It has been a few months since I decided to table Zodah and join Bain Capital Ventures, but alone from a handful of close friends and advisors, I feel I have not properly communicated what happened and how we came to our conclusion. Time always provides for perspective, and after a few extra months of reflection I’d like to take the time to share the highlights of my decision process.

When we started our private beta in early May, our goal was three-fold: 1) to test out our hypothesis, 2) learn how we could iterate and improve our product and 3) raise a seed round to fund the next phase of development.  We launched to mixed results, but we quickly (and more importantly) pinpointed a group of loyal and avid early-users who validated our hypothesis. Every day we gathered new insights (from both promoters and detractors), and after a few weeks, we had begun to build out a pretty robust 12-month development plan. By the end of June, a few things were clear: we had built the foundation for a really easy to use application, we had identified and validated a large opportunity, we had a lot of work to do to take our solution from a “nice to have” solution to a “need to have” solution.

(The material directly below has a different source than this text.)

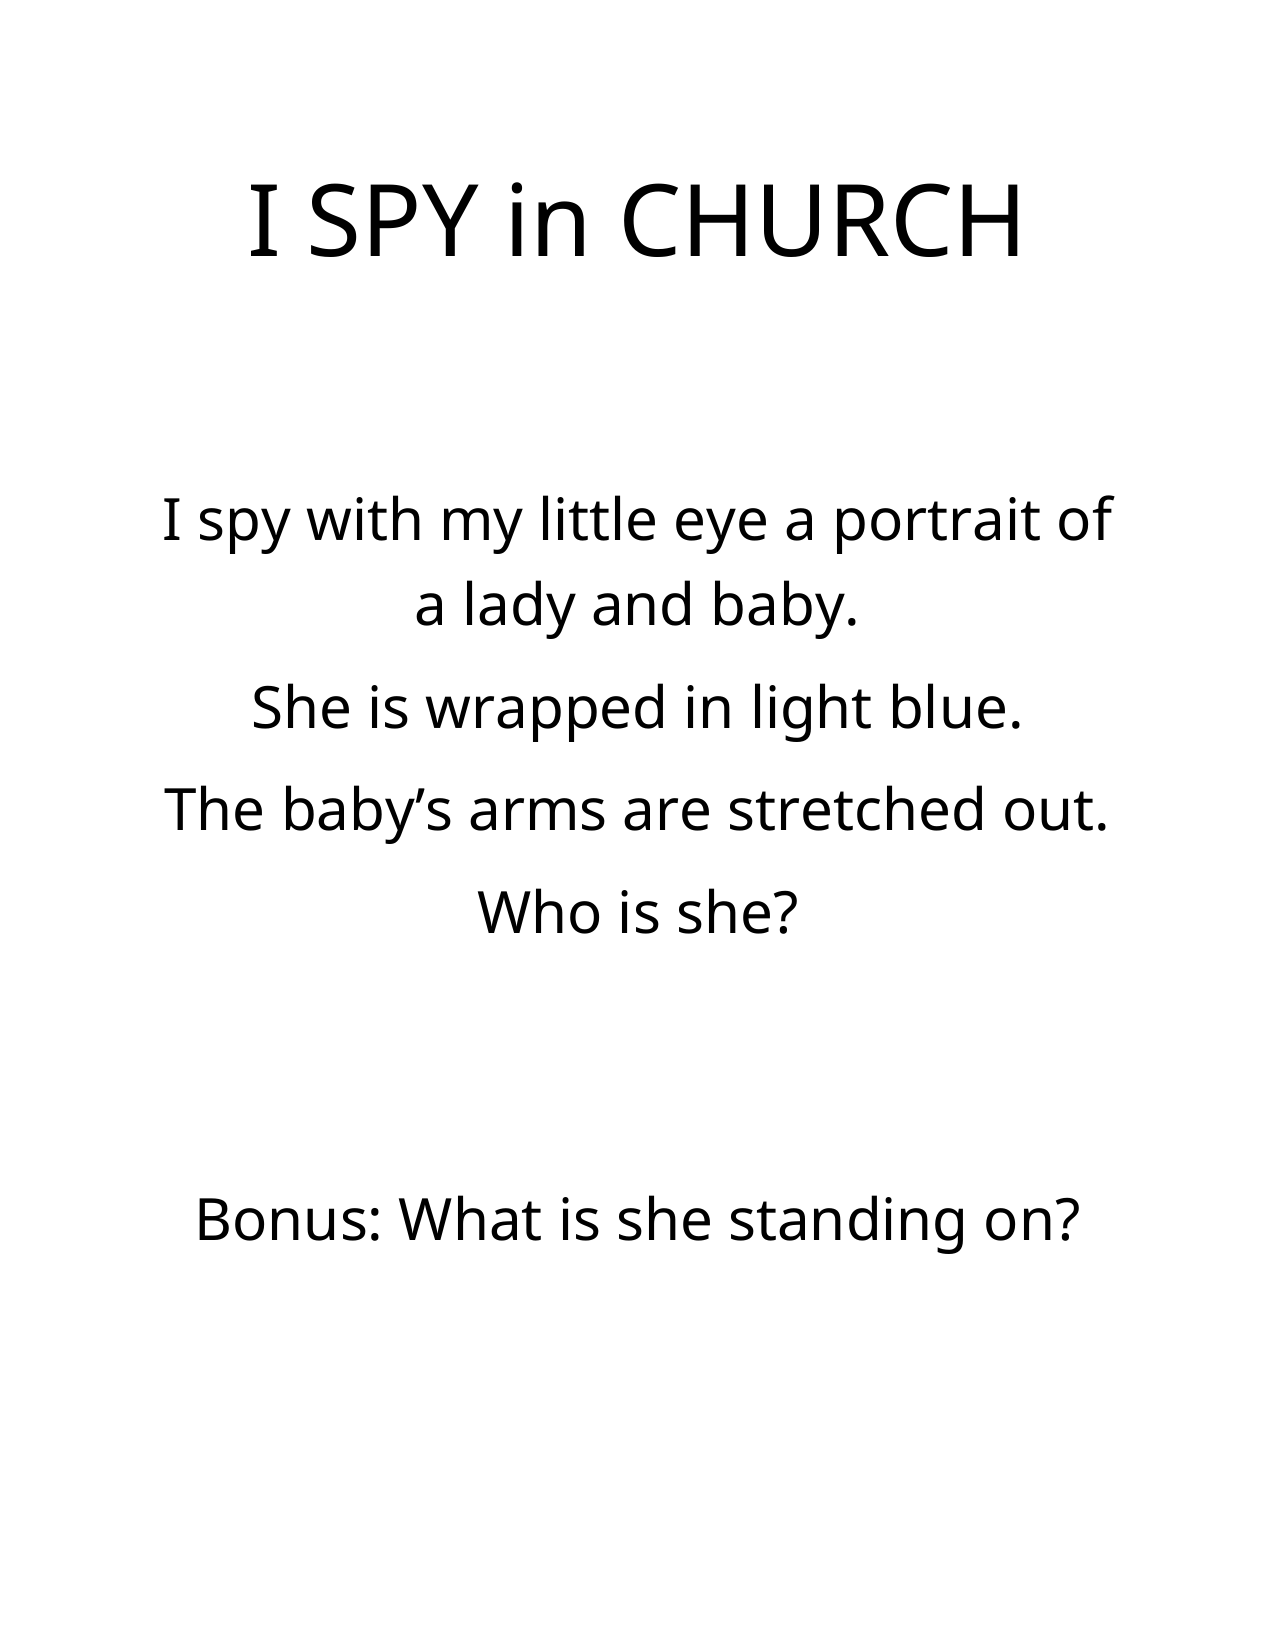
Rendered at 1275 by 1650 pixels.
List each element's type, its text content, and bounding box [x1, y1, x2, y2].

The above was the essence of our sell to investors. Our affiliation with DogPatch Labs and First Growth Venture Network put us in a position to meet top-tier investors and advisors interested in working with Zodah. After our initial pitches, our focus and next steps were clear, build traction! Easy, right? Wrong. Once our goals were within reach, things became complicated. To build traction we needed to make significant iterations to our back-end model (not that it was poor, it is just inevitable with any startup), and in order to make significant iterations we needed either significant time or added resources. Given our shrinking runway, we soon realized we had a major problem.

As we approached the end of July, it appeared we had a significant runway problem without a clear windfall in sight (there were a few glimmers, including a potential exciting exit). Instead of recapping the emotional rollercoaster that followed, I’ve included an expert of a note I wrote to friends and mentors that explains what came next:

I wanted to send you all a quick email updating you on a few items. First, I wanted to let you know that Andy and I have decided to table Zodah for the time being – extremely sad. After our private beta launch, we received really good feedback from our beta users, but given the nature of our business, because we weren’t able to secure a seed round before our runway went dry we were forced to decide whether or not to push forward or look for an alternative solution. We are committed to investigating potential partnership opportunities for our solution, but at the same time have decided to also investigate other personal opportunities. This was an extremely difficult and emotional decision, but I do believe the right and responsible one given our diminishing runway and personal constraints.

 

The opportunity that presented itself at Bain Capital Ventures has made the transition palpable, but not any less difficult. Of course, I still go to work everyday and torment myself with what went wrong (lots) and what I could have done better (most of the blame probably lies on my shoulders); but the ability to look forward, however, is what I believe distinguishes any true entrepreneur. So instead of wilting at the news of new services in our vain, I am extremely grateful and excited for my opportunity to learn at BCV and to have grown from my experiences with Zodah over the past year and a half.  Over the next few years, my goal is to learn about the world of investing, both early and growth stage, but to also take what I learn from the great team at BCV to further my success as an entrepreneur.

In the end, it is sad to see the Zodah dream come to a halt. I’ve personally, however, learned a great deal from both my experiences with Zodah and all the mentors and advisors who took the time to help and guide me over the last two years. Even though thing didn’t end the way we had anticipated, I’m extremely grateful for the opportunity – without a question in my mind, I would do it over 10 times out of 10. Now as I look forward, I am excited to begin a new phase in my career and apply everything I have learned; only time will tell where the next chapter will lead…

Update: After writing this post, we finalized our exit to Hearst Corporation. Given the fact it was mainly a tech / talent acquisition, most of this holds true, but I wanted to clarify for those who might be confused.